Entries supplied:
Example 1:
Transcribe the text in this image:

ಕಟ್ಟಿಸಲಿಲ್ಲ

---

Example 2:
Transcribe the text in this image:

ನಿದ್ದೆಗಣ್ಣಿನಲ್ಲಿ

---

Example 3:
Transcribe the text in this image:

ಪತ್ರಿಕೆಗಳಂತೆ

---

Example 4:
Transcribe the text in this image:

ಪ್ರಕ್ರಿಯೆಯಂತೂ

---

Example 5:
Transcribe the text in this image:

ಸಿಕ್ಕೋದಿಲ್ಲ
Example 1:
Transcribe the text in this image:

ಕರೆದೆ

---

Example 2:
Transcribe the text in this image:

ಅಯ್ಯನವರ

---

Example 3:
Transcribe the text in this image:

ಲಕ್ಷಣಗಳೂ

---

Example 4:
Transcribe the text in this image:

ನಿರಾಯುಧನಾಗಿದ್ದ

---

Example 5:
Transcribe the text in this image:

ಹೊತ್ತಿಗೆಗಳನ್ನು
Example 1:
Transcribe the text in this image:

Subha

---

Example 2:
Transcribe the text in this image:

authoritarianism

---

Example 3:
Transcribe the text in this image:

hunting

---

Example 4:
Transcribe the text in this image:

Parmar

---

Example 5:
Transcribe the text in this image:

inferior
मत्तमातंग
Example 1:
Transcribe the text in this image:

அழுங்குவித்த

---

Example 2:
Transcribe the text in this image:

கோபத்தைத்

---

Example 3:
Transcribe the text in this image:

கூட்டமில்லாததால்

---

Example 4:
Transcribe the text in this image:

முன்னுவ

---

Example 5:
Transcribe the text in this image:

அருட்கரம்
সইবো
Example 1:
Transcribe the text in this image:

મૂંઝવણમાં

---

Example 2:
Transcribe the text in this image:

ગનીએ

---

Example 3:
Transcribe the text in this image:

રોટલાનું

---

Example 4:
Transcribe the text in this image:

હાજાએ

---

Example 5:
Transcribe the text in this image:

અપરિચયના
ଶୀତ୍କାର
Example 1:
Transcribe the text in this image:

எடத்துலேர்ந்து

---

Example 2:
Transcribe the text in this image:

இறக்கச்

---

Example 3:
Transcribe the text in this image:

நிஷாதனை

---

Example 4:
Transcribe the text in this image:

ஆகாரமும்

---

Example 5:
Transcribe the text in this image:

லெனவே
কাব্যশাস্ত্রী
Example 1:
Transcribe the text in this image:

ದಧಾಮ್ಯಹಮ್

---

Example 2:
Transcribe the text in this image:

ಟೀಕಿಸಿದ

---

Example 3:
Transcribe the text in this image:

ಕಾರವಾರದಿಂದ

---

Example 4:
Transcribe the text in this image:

Your instructions:
Give every line above again, word for word.

Output of the exercise:
Example 1:
Transcribe the text in this image:

ಕಟ್ಟಿಸಲಿಲ್ಲ

---

Example 2:
Transcribe the text in this image:

ನಿದ್ದೆಗಣ್ಣಿನಲ್ಲಿ

---

Example 3:
Transcribe the text in this image:

ಪತ್ರಿಕೆಗಳಂತೆ

---

Example 4:
Transcribe the text in this image:

ಪ್ರಕ್ರಿಯೆಯಂತೂ

---

Example 5:
Transcribe the text in this image:

ಸಿಕ್ಕೋದಿಲ್ಲ
Example 1:
Transcribe the text in this image:

ಕರೆದೆ

---

Example 2:
Transcribe the text in this image:

ಅಯ್ಯನವರ

---

Example 3:
Transcribe the text in this image:

ಲಕ್ಷಣಗಳೂ

---

Example 4:
Transcribe the text in this image:

ನಿರಾಯುಧನಾಗಿದ್ದ

---

Example 5:
Transcribe the text in this image:

ಹೊತ್ತಿಗೆಗಳನ್ನು
Example 1:
Transcribe the text in this image:

Subha

---

Example 2:
Transcribe the text in this image:

authoritarianism

---

Example 3:
Transcribe the text in this image:

hunting

---

Example 4:
Transcribe the text in this image:

Parmar

---

Example 5:
Transcribe the text in this image:

inferior
मत्तमातंग
Example 1:
Transcribe the text in this image:

அழுங்குவித்த

---

Example 2:
Transcribe the text in this image:

கோபத்தைத்

---

Example 3:
Transcribe the text in this image:

கூட்டமில்லாததால்

---

Example 4:
Transcribe the text in this image:

முன்னுவ

---

Example 5:
Transcribe the text in this image:

அருட்கரம்
সইবো
Example 1:
Transcribe the text in this image:

મૂંઝવણમાં

---

Example 2:
Transcribe the text in this image:

ગનીએ

---

Example 3:
Transcribe the text in this image:

રોટલાનું

---

Example 4:
Transcribe the text in this image:

હાજાએ

---

Example 5:
Transcribe the text in this image:

અપરિચયના
ଶୀତ୍କାର
Example 1:
Transcribe the text in this image:

எடத்துலேர்ந்து

---

Example 2:
Transcribe the text in this image:

இறக்கச்

---

Example 3:
Transcribe the text in this image:

நிஷாதனை

---

Example 4:
Transcribe the text in this image:

ஆகாரமும்

---

Example 5:
Transcribe the text in this image:

லெனவே
কাব্যশাস্ত্রী
Example 1:
Transcribe the text in this image:

ದಧಾಮ್ಯಹಮ್

---

Example 2:
Transcribe the text in this image:

ಟೀಕಿಸಿದ

---

Example 3:
Transcribe the text in this image:

ಕಾರವಾರದಿಂದ

---

Example 4:
Transcribe the text in this image:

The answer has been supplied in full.